Es ist deutlich geworden, dass sich das visuelle Primat langsam in den Vordergrund schob. Es ist eng mit der Denkgeschichte verwoben. Darüber hinaus gab es jedoch immer wieder Reflexionen, wie mit der oralen Tradition umzugehen sei. Es ist bemerkenswert, dass die Entstehungszeit des Weihereliefs, welche am Anfang beschrieben wurde, mit dem Wendepunkt zwischen älterer Wort- und Sprachkultur des Hörens und der jüngeren Bild- und Begriffskultur des Sehens von Platon zusammenfällt.

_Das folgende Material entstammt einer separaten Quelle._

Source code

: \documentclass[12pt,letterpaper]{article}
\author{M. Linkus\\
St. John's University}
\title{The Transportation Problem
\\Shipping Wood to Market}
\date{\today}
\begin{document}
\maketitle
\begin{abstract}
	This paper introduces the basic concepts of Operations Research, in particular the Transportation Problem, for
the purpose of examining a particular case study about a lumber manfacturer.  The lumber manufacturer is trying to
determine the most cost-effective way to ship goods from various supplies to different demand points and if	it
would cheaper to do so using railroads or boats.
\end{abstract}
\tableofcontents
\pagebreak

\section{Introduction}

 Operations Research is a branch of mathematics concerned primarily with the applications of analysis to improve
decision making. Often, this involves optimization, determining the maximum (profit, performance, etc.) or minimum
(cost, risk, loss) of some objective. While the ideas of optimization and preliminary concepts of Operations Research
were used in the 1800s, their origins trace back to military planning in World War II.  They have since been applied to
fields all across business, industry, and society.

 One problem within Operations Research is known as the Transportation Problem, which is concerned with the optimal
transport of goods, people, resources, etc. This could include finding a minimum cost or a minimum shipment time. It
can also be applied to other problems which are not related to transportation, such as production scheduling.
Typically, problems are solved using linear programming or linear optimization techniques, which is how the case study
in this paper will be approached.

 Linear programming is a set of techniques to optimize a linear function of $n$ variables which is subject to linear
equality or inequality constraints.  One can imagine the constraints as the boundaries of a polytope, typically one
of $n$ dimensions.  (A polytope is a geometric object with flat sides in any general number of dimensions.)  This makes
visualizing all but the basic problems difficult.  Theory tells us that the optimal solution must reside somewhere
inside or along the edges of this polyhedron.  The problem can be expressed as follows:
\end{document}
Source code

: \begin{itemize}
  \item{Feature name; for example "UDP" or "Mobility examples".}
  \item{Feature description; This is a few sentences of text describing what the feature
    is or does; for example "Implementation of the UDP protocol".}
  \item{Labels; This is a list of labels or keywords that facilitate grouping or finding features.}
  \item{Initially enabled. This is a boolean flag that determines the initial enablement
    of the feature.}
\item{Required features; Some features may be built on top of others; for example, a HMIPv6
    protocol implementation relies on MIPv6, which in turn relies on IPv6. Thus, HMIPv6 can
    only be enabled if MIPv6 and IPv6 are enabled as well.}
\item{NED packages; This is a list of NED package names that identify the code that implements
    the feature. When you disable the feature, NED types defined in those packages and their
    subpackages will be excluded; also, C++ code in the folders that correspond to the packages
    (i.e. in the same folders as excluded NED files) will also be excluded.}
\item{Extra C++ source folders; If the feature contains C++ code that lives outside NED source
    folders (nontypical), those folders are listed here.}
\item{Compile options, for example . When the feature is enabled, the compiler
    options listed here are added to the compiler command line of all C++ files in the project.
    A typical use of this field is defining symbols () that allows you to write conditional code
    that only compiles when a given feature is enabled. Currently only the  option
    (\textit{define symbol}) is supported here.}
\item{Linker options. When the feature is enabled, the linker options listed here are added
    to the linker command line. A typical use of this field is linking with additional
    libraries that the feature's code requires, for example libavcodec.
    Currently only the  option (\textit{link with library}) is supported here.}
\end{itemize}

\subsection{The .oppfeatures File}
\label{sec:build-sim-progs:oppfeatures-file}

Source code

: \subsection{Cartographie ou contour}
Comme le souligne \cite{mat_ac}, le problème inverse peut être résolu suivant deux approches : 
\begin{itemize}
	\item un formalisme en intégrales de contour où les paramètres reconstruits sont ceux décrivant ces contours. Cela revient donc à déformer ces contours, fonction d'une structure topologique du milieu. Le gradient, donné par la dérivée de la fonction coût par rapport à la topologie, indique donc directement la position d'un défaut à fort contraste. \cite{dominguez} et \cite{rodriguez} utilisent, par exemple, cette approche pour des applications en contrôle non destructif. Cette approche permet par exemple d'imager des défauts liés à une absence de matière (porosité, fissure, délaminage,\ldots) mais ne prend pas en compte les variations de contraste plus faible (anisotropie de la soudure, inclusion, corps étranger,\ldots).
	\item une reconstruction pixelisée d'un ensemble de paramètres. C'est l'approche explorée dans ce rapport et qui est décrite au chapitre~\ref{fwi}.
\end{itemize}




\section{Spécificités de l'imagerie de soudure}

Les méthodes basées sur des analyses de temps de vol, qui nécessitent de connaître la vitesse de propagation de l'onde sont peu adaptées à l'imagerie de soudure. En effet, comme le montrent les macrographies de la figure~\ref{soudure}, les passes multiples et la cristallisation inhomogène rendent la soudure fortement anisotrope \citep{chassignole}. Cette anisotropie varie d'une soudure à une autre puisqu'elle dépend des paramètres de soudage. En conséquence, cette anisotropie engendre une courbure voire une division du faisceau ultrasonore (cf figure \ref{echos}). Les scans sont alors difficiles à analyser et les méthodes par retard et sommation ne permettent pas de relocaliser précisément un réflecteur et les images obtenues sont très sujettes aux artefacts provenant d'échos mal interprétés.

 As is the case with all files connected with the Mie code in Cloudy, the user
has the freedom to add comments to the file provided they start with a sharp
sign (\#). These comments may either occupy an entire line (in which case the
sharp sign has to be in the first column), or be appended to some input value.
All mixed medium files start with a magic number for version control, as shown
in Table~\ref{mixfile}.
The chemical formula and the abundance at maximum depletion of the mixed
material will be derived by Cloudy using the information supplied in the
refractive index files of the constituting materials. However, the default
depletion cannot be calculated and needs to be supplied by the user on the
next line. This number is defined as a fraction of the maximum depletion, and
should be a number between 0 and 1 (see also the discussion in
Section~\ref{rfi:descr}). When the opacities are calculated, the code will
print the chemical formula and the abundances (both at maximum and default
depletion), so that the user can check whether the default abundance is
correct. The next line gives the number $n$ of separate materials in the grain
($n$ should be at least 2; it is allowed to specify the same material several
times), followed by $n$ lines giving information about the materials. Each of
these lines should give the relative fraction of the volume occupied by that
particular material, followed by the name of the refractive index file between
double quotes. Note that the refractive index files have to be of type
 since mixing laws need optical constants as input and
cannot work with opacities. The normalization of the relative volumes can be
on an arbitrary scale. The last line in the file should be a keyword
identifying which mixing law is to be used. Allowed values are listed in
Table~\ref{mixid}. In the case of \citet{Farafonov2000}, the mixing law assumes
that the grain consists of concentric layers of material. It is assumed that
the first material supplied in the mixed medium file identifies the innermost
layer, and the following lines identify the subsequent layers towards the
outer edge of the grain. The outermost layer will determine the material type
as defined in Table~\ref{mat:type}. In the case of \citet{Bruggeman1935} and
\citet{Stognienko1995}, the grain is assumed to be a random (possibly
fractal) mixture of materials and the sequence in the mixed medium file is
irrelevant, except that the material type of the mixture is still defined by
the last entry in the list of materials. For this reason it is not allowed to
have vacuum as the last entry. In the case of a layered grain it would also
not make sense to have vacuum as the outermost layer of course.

Was bedeutet dies aber für das Hören und was kann in der heutigen Zeit davon berücksichtigt werden? Auditive Wahrnehmung kann auch als ein Hörkonzept gelesen werden, dass heute oder gerade heute wieder an Aktualität gewinnt. Der Akustik, ἀκούειν, liegt im Altgriechischen eine Komplexität zu Grunde, bei der die Tätigkeit des Hörens genau so wie die Eigenschaft eines Zusprechens relevant sind. Heute wird der Terminus als Diziplinbeschreibung – bestehend aus Physik, Architektur und Hörpsychologie – verstanden. Es scheint so, dass er fast ohne das „Ohr“ des Menschen auszukommen vermag. „Akroamatisch“ könnte dieses Wort ersetzen. Es stammt von ακροάομαι, „zuhören“, ab. In der substantivierten Form akróasis bedeutet es das Hören selbst als auch das Gehörte, den Vortrag. Diese Doppelbedeutung von Wahrnehmungsaktivität und Wahrgenommenem weist auf eine Eigenschaft des hörenden Denkens hin, in der die Trennung von Subjekt und Objekt weniger scharf verläuft. Der Begriff des Akroamatischen stellt einen aktiven Zuhörer in den Mittelpunkt, der die in uns liegende Aufmerksamkeit, die menschliche Wahrnehmung als Wahrmachen alles Denkbaren äußerlichen Klanges versteht.